Put the following configuration in /etc/traefik/config.d/syncthing.yaml:

http:
  routers:
    syncthing-router:
      entryPoints: [websecure]
      service: syncthing
      rule: Host(`sync.localhost`)

  services:
    syncthing:
      loadBalancer:
        servers:
          - url: https://localhost:8384/

It goes without saying that you can use another hostname or rule for the router.

Start and Enable Traefik

With systemd these are two single lines:

sudo systemctl start traefik
sudo systemctl enable traefik

After starting, check that everything is ok:

sudo systemctl status traefik

Test Traefik Router

In order for Traefik to do the routing correctly, we need to get our browser to use the configured hostname. We can easily do this by adding the following to our /etc/hosts file:

127.0.0.1 sync.localhost

If this is good enough for you, then you can stop now. Otherwise you can consider using dnsmasq for wildcard support.

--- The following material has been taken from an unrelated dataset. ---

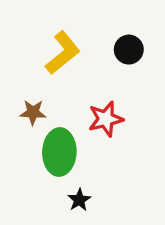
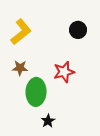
yellow L-shape: (63, 53) -> (21, 32), moved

Add Persistent Certificate

The default certificate that Traefik automatically generates for you is only stored in memory, so on any restart of the service, a new certificate is generated. This means you have to re-trust the certificate the next time you visit the address. We can fix this by generating our own certificates and instructing Traefik to use those.

Create a directory /etc/traefik/certs/ and run the following command in that directory (as root):

openssl req -x509 -newkey rsa:4096 -sha256 -days 3650 \
  -nodes \
  -keyout localhost.key \
  -out localhost.cert \
  -subj "/CN=localhost" \
  -addext "subjectAltName=DNS:localhost,DNS:*.localhost,IP:127.0.0.1"

Then add the following content to /etc/traefik/config.d/tls.yaml:

tls:
  certificates:
    - certFile: /etc/traefik/certs/localhost.cert
      keyFile: /etc/traefik/certs/localhost.key
  stores:
    default:
      defaultCertificate:
        certFile: /etc/traefik/certs/localhost.cert
        keyFile: /etc/traefik/certs/localhost.key

It is important that this configuration is not part of the main traefik.yaml, otherwise it won't work and Traefik won't even tell you why. This tripped me up initially.